■ **BRIEF 1**
Extract the passage of the text on creative conflict from "Actually, I only" to "way to profitability.", word for word.
■ **BRIEF 2**
Answer these questions from the text on creative conflict:
(a) Which publication ran the piece the writer quotes?
(b) How many product development teams did the cited study examine?
(c) Which two common disruptors of team harmony were positively associated with creative performance?

■ **EXTRACTED TEXT**
There Is Creative Conflict And Then There Is Creating Conflict

Last Monday I wrote about how intrinsic motivation can often be more effective than external motivators like rewards and punishments, but suggested non-profit workers not allow people to use that finding to insist they will be more productive if they are poorly paid.

I fear I may need to reiterate that point having read the following in a recent Harvard Business Review piece, (my emphasis)

Consistent with these famous case studies, scientific research shows that creativity and innovation can be enhanced by reducing team harmony. For instance, a recent study of 100 product development teams found that two common disruptors of team harmony, namely diversity and task uncertainty, were positively associated with creative performance. Likewise, a review of theoretical and quantitative studies showed that teams are often more creative when they have fewer rather than more resources (for example, time, money, and people). Furthermore, teams that are able to engage in productive task conflict — expressing disagreements, negotiating between different views, and working under a certain amount of tension — tend to be more innovative.

Actually, I only call attention to that phrase as a segue to the major topic of the piece which is that too much harmony may inhibit creativity.  This doesn’t imply a laissez-faire approach to team management is the way to profitability.

■ **INFORMATION PROVIDED**

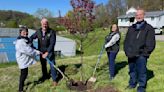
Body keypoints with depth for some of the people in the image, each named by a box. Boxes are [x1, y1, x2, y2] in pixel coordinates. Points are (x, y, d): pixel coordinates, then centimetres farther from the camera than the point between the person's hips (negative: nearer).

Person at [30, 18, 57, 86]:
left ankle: (54, 79, 17)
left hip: (49, 52, -4)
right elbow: (32, 37, 8)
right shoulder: (38, 31, -5)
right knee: (43, 65, 20)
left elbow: (52, 43, -23)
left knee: (52, 65, 1)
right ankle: (45, 76, 43)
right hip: (41, 52, 4)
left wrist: (47, 53, -29)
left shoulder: (52, 32, -18)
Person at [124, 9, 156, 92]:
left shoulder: (149, 28, -1)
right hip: (131, 55, 5)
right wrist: (127, 51, 5)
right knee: (132, 71, 16)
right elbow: (126, 41, 16)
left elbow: (151, 44, -5)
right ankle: (132, 83, 32)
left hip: (141, 56, -5)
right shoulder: (131, 28, 14)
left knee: (141, 72, 1)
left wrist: (144, 53, -11)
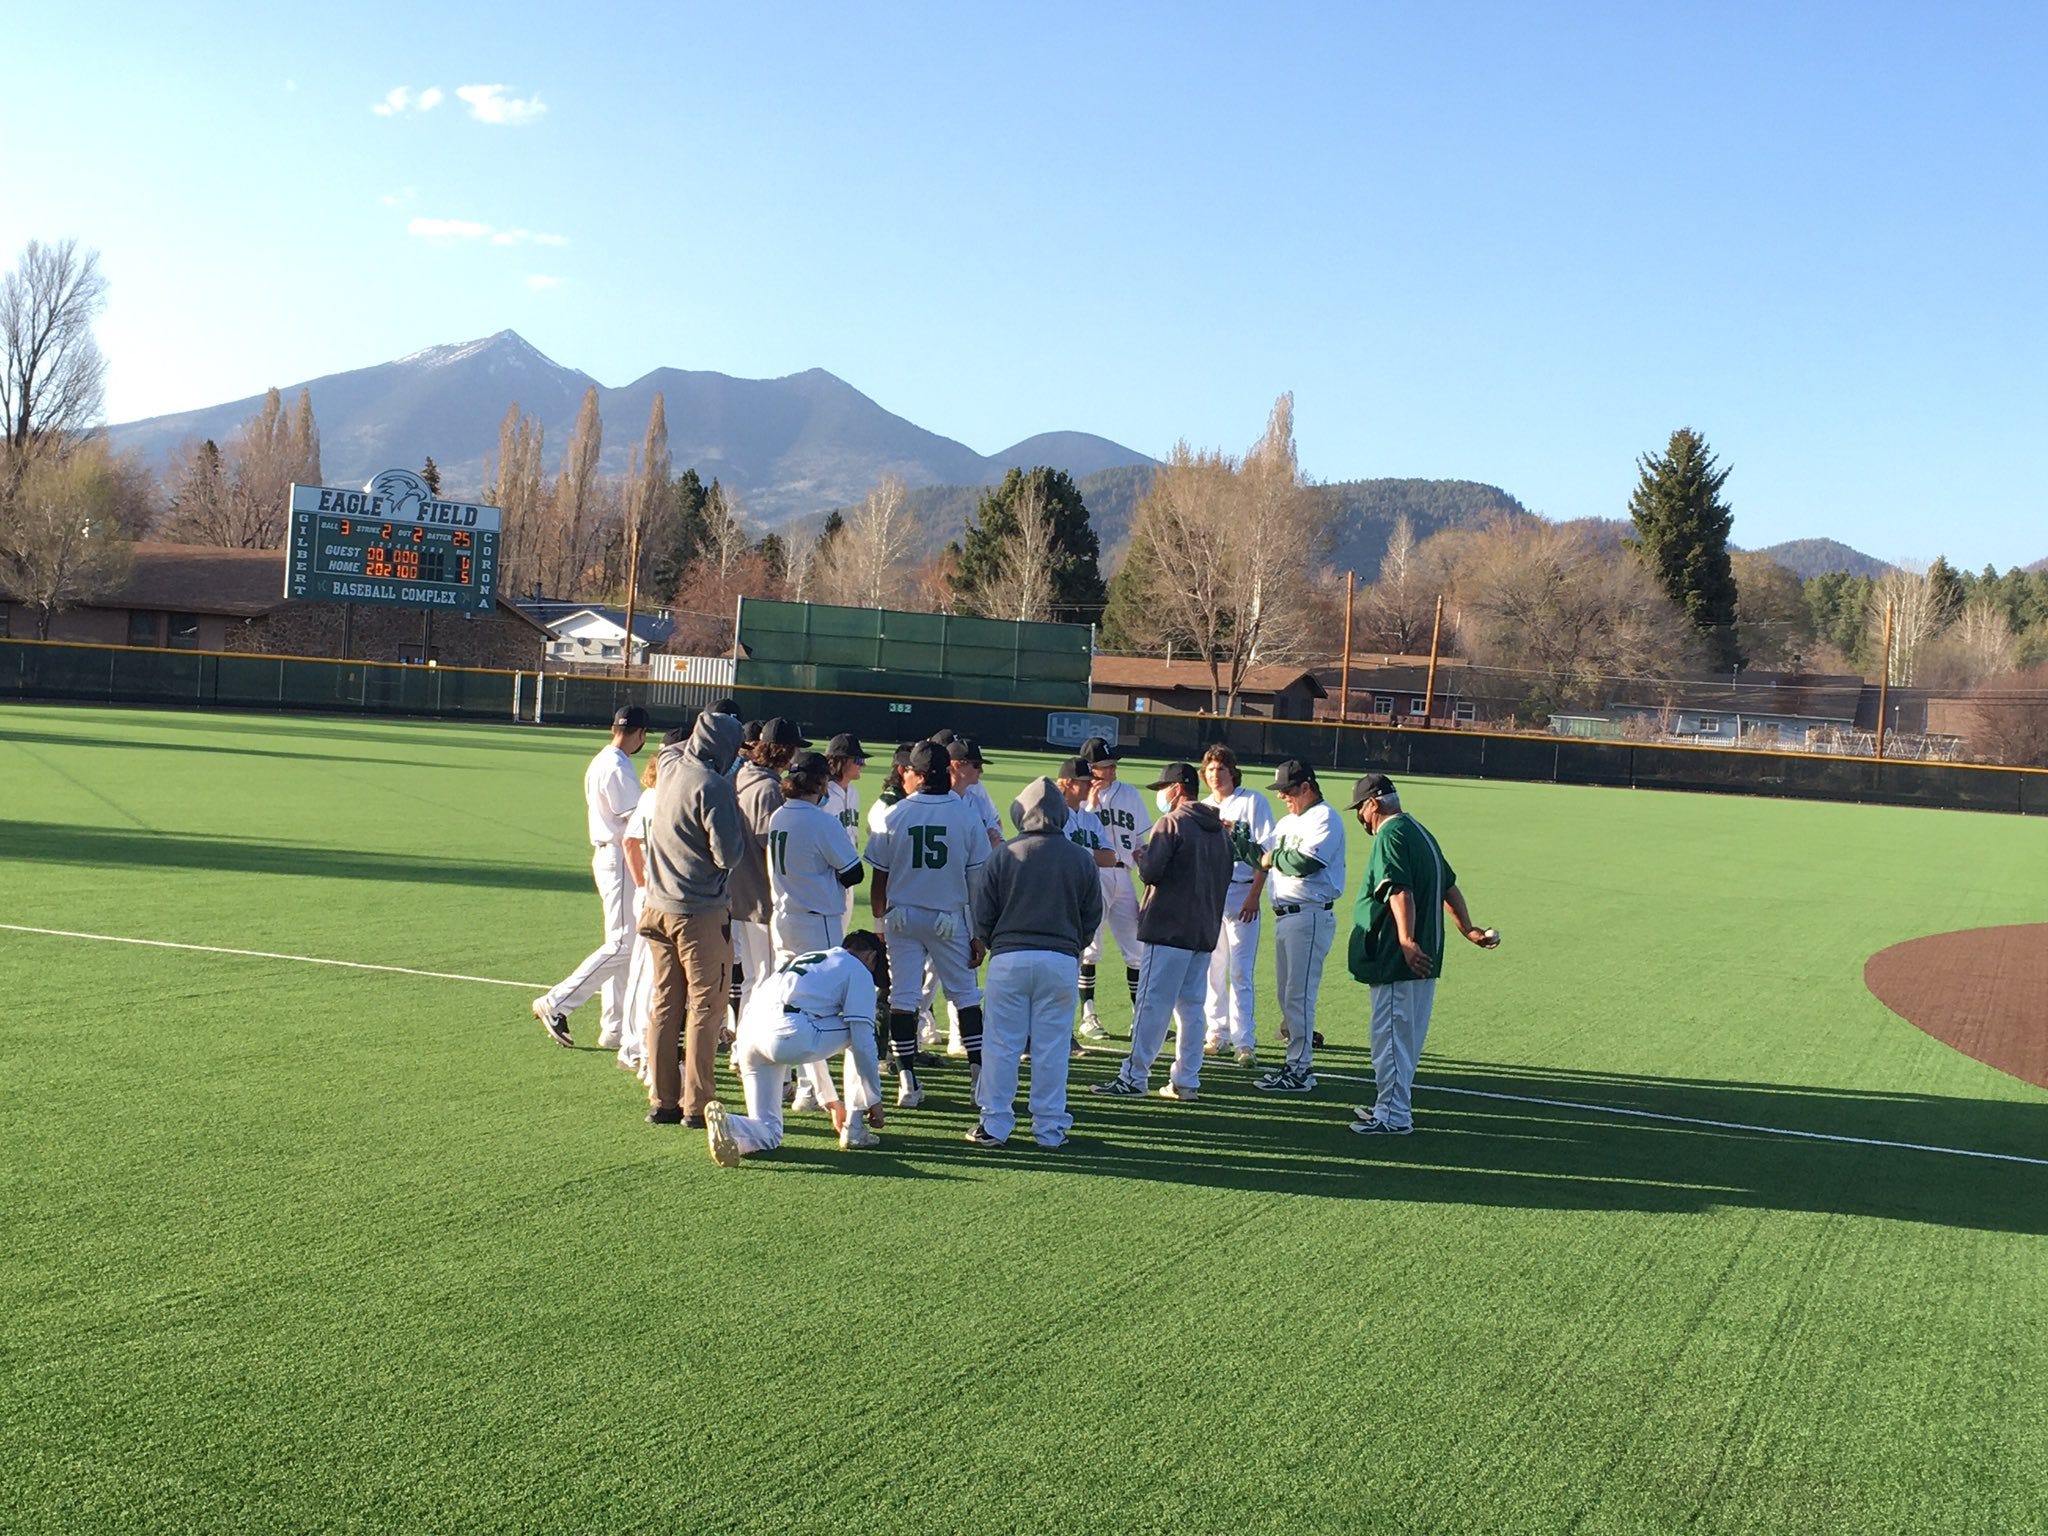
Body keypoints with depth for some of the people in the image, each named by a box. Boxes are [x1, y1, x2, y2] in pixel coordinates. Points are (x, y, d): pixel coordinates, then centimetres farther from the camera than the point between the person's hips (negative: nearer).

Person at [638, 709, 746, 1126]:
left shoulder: (669, 767, 5)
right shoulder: (713, 786, -18)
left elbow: (673, 747, 31)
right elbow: (729, 854, -18)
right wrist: (735, 820, -1)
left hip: (656, 905, 7)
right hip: (702, 912, -7)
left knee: (664, 1004, 12)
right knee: (705, 1005, 1)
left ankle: (662, 1100, 16)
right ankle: (697, 1103, 2)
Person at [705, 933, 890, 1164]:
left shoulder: (804, 959, 38)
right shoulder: (858, 971, 15)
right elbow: (863, 1041, 7)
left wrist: (832, 1102, 46)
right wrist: (874, 1100, 16)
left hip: (746, 1035, 7)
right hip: (787, 1035, -7)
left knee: (769, 1133, 13)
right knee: (857, 1031, 20)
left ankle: (725, 1123, -19)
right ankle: (854, 1129, 18)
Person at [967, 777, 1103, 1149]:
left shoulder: (1002, 855, -3)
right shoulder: (1082, 858, 2)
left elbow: (983, 914, 1)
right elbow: (1093, 916, 9)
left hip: (1008, 958, -1)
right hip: (1061, 961, 1)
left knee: (1001, 1045, 5)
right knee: (1051, 1048, 6)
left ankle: (995, 1124, 7)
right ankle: (1049, 1128, 10)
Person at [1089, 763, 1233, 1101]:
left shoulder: (1172, 823, -9)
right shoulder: (1220, 829, 15)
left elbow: (1150, 872, -16)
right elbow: (1225, 878, 19)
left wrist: (1141, 854, 3)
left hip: (1169, 929, -7)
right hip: (1206, 931, 8)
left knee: (1152, 1003, -5)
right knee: (1191, 1006, 10)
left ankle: (1134, 1076, -2)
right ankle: (1186, 1081, 10)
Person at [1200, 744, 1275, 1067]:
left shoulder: (1252, 801, 0)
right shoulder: (1202, 807, 15)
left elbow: (1266, 851, -6)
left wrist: (1254, 895, -14)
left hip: (1241, 893, -5)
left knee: (1240, 972, -9)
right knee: (1212, 968, 7)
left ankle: (1244, 1041, -8)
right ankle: (1218, 1034, 16)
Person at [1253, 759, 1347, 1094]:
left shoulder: (1324, 818, -9)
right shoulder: (1287, 822, 22)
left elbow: (1304, 863, -22)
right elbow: (1262, 855, 15)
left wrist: (1274, 858, -6)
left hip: (1309, 918, -10)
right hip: (1284, 916, 10)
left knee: (1299, 994, -10)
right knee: (1288, 995, 12)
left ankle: (1300, 1070, -8)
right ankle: (1296, 1062, 18)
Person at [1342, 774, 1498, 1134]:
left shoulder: (1390, 835, -13)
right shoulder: (1420, 832, 18)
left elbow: (1401, 892, -25)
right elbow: (1448, 886, 21)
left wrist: (1407, 942, -33)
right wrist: (1467, 928, 22)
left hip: (1397, 957, -10)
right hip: (1424, 959, 10)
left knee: (1391, 1035, -5)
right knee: (1407, 1034, 16)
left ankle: (1393, 1116, -2)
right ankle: (1392, 1104, 26)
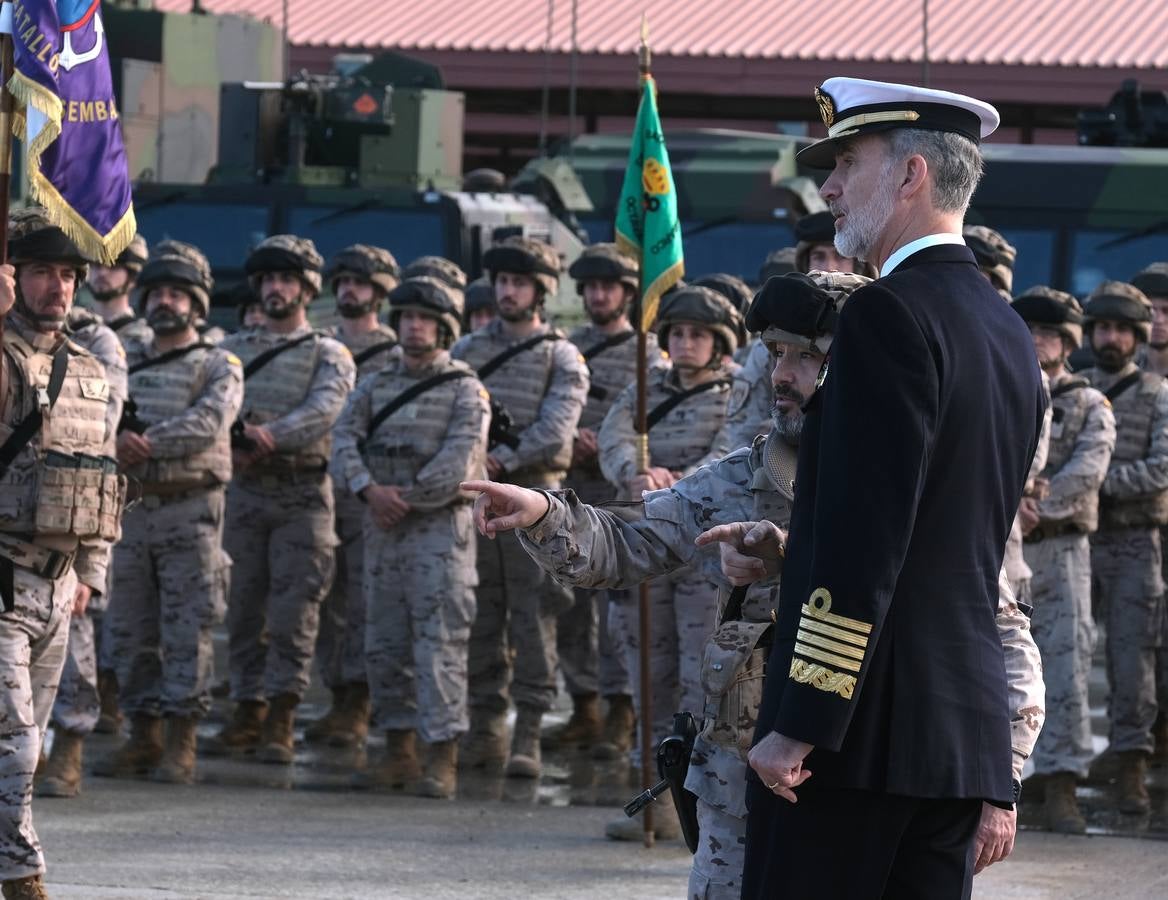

■ **YOUR RESPONSE 1**
Actually, I only call attention to that phrase as a segue to the major topic of the piece which is that too much harmony may inhibit creativity.  This doesn’t imply a laissez-faire approach to team management is the way to profitability.

■ **YOUR RESPONSE 2**
(a) Harvard Business Review
(b) 100
(c) Diversity and task uncertainty